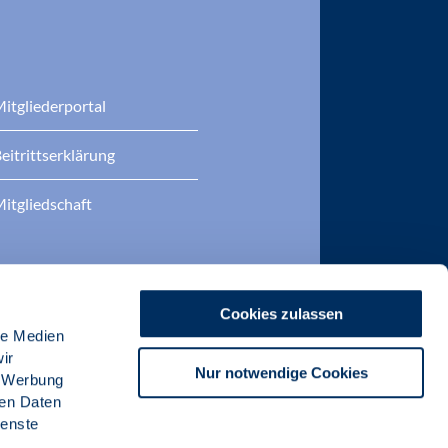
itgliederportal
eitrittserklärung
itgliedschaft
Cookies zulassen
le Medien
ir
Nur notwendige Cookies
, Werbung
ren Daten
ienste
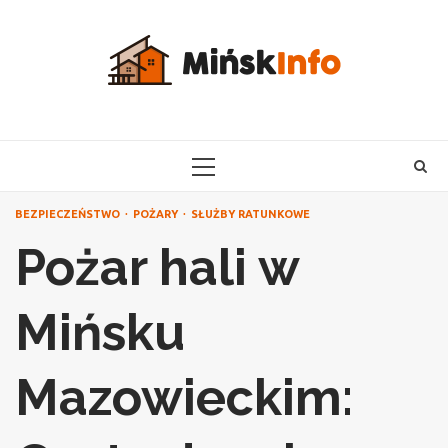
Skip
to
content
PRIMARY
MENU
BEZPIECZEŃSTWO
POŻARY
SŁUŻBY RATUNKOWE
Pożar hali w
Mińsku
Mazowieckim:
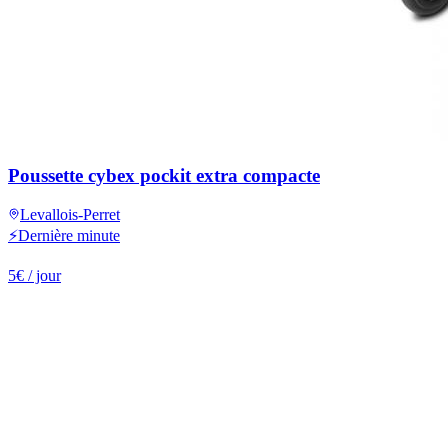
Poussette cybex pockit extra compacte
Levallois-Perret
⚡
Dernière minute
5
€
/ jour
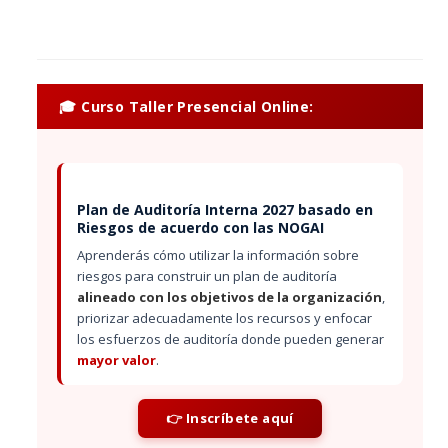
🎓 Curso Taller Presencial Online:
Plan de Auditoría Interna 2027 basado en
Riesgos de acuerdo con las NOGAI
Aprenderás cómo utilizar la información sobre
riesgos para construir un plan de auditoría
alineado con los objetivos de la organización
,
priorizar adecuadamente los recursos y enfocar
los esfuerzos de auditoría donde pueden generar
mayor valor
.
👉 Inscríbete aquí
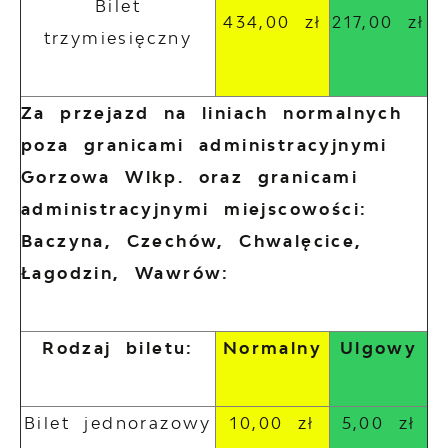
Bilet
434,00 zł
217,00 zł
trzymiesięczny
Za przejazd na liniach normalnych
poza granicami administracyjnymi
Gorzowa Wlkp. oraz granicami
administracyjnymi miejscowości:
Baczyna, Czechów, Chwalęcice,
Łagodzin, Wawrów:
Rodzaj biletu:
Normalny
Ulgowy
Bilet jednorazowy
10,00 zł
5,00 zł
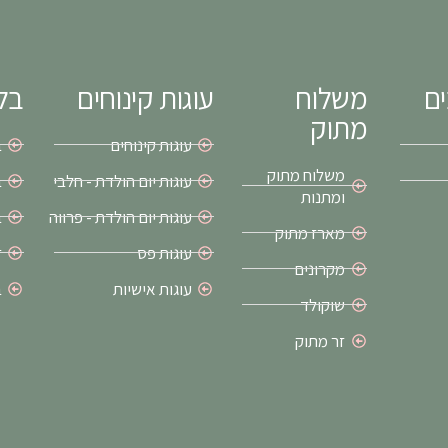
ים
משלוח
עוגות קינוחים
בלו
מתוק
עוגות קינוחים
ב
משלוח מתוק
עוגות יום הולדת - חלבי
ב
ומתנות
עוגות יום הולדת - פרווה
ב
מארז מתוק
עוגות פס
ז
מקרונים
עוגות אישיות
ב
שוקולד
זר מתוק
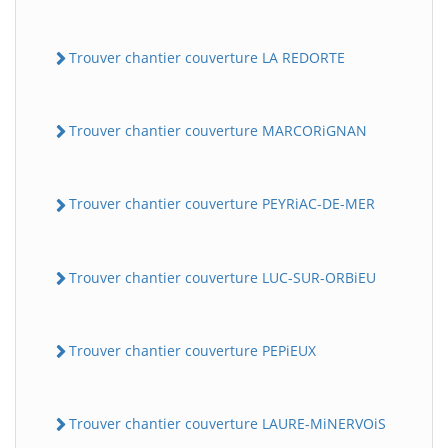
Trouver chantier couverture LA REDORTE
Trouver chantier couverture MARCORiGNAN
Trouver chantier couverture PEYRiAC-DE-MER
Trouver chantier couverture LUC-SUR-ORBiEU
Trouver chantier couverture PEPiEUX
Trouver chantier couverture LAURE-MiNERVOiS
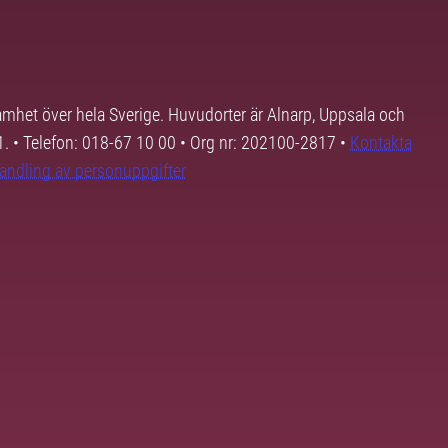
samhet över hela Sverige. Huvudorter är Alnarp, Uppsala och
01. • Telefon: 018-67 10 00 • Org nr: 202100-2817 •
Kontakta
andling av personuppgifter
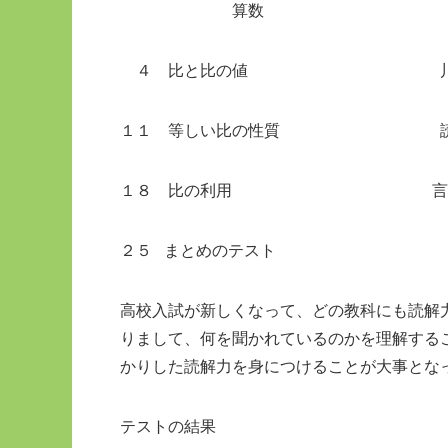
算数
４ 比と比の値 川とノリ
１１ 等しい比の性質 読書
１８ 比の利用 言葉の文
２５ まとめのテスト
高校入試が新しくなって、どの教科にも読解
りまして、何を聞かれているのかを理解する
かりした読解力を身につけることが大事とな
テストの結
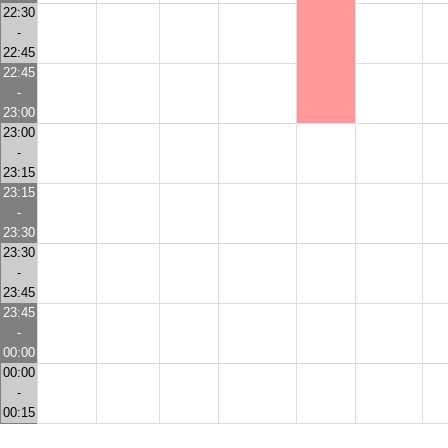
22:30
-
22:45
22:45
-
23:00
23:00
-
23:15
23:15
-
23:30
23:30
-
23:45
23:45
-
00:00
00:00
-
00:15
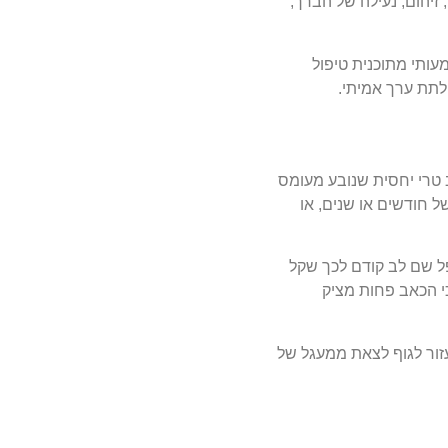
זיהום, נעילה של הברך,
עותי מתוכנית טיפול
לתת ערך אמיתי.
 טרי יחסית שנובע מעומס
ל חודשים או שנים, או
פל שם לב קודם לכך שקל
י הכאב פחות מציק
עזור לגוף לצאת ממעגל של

# # # # #

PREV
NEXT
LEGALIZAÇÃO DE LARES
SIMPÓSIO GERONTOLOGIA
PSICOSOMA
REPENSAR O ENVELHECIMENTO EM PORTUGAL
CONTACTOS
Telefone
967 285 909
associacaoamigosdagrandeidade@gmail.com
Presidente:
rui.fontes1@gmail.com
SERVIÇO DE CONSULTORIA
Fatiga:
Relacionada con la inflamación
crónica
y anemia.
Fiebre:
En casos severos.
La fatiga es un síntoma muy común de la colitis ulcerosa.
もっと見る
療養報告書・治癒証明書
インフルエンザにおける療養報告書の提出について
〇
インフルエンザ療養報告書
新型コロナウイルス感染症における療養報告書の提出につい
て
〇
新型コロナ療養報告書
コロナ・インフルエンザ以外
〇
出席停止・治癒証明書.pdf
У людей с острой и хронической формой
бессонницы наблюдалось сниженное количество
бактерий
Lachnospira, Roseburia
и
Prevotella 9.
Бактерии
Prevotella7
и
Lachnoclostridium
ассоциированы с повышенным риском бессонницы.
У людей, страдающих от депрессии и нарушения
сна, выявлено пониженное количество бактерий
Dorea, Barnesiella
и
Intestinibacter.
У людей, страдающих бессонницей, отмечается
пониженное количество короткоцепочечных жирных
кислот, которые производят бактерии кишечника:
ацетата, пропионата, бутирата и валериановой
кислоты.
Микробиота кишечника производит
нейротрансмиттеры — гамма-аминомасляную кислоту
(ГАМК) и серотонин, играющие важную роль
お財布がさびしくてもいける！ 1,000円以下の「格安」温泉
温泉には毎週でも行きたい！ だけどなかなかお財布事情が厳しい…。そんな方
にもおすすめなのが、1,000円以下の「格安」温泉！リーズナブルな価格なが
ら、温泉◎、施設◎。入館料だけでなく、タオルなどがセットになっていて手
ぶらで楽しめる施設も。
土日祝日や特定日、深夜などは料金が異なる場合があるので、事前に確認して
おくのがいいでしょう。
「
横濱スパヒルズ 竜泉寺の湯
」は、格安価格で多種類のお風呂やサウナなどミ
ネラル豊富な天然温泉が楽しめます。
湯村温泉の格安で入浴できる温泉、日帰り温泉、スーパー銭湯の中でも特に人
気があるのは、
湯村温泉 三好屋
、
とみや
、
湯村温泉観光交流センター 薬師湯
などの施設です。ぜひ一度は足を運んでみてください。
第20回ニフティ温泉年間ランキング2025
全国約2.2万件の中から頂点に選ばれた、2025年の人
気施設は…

# # # # #

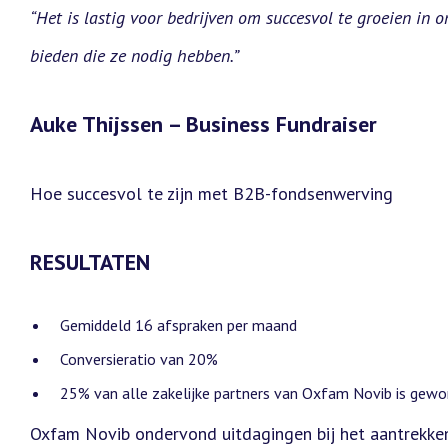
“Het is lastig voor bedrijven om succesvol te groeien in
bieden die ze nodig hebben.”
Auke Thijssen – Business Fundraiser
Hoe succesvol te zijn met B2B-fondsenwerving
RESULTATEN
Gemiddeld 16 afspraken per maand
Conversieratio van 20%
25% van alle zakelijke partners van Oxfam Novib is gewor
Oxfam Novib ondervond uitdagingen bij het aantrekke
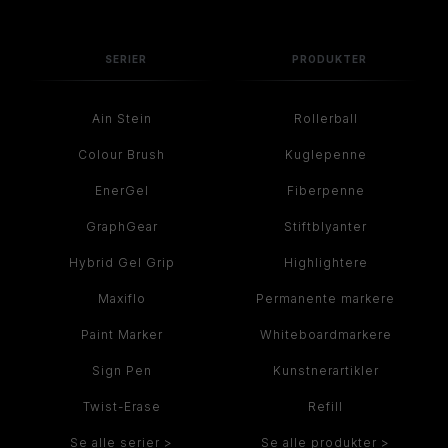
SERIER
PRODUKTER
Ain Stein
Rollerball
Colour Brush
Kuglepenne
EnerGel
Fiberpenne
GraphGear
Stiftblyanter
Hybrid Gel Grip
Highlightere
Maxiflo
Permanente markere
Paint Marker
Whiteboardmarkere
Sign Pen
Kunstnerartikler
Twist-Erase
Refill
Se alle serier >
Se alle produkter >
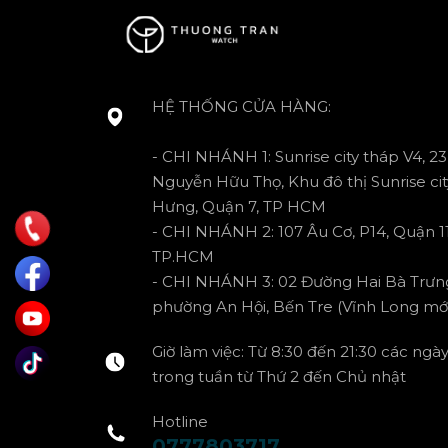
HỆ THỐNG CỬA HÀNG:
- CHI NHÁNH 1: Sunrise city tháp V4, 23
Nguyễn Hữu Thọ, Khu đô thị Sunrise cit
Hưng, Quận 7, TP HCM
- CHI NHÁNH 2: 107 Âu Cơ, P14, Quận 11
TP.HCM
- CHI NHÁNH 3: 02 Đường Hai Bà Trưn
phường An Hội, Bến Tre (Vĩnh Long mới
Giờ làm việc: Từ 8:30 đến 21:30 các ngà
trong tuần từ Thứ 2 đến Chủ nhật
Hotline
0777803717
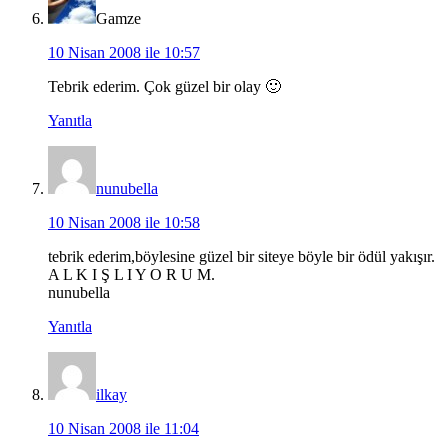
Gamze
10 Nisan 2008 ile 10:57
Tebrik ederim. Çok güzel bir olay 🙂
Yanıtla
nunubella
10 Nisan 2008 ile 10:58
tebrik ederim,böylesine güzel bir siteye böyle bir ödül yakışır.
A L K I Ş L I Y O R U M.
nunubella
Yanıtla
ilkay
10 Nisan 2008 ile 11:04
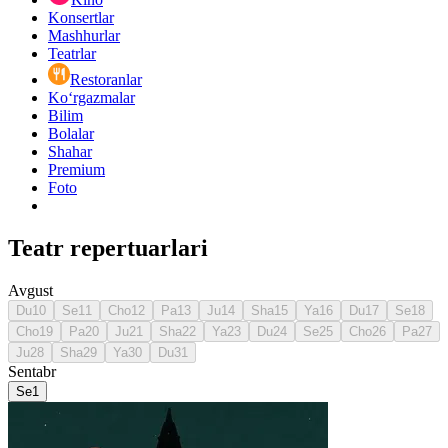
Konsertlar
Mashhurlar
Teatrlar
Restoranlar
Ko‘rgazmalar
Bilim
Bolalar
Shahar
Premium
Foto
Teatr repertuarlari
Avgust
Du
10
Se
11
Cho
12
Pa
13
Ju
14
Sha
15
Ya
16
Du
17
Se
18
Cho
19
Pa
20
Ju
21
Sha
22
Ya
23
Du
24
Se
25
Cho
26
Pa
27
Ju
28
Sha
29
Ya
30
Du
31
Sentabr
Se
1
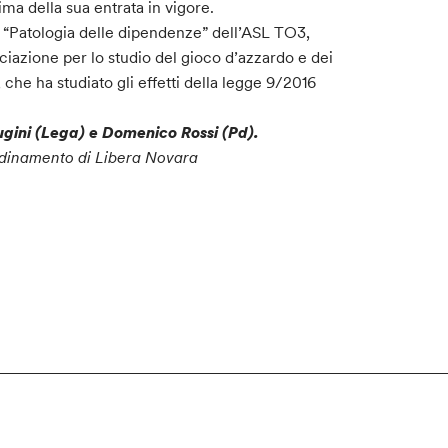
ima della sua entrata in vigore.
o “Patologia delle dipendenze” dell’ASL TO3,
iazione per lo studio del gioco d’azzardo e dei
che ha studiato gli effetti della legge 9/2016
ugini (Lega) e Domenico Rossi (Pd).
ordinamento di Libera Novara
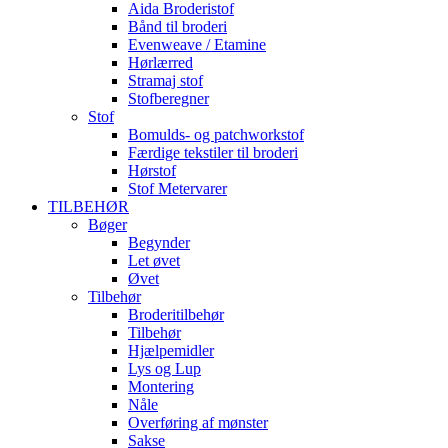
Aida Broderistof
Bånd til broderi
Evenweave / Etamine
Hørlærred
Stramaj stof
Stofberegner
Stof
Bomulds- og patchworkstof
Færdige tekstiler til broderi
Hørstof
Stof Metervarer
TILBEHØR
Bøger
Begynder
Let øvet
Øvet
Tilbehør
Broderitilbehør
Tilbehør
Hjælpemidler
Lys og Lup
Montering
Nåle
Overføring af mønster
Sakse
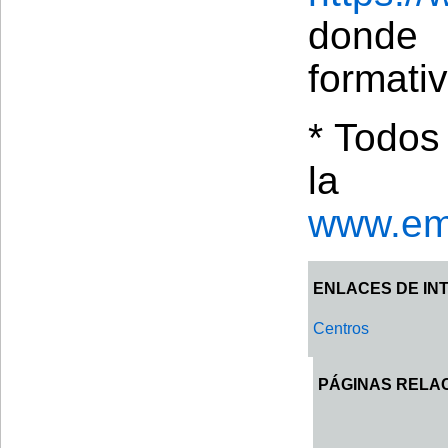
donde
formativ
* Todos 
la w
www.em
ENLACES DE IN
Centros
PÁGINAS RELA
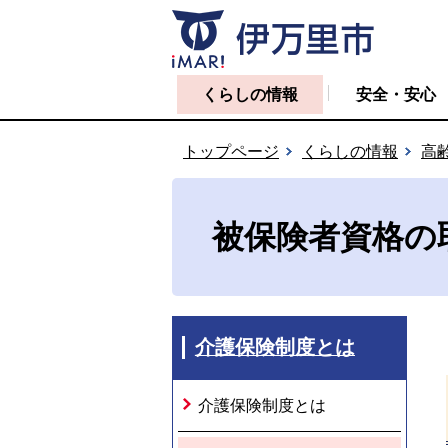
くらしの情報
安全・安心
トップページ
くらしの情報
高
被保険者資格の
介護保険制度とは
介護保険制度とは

# # # # #

Could you transcribe exactly the entries above, but only the lines from the one with "itgliederportal" through the one with "Poussette cybex pockit extra compacte", and without pictures?

▶ **RESPONSE**:
itgliederportal
eitrittserklärung
itgliedschaft
Cookies zulassen
le Medien
ir
Nur notwendige Cookies
, Werbung
ren Daten
ienste
Skip
to
content
PRIMARY
MENU
BEZPIECZEŃSTWO
POŻARY
SŁUŻBY RATUNKOWE
Pożar hali w
Mińsku
Mazowieckim:
Poussette cybex pockit extra compacte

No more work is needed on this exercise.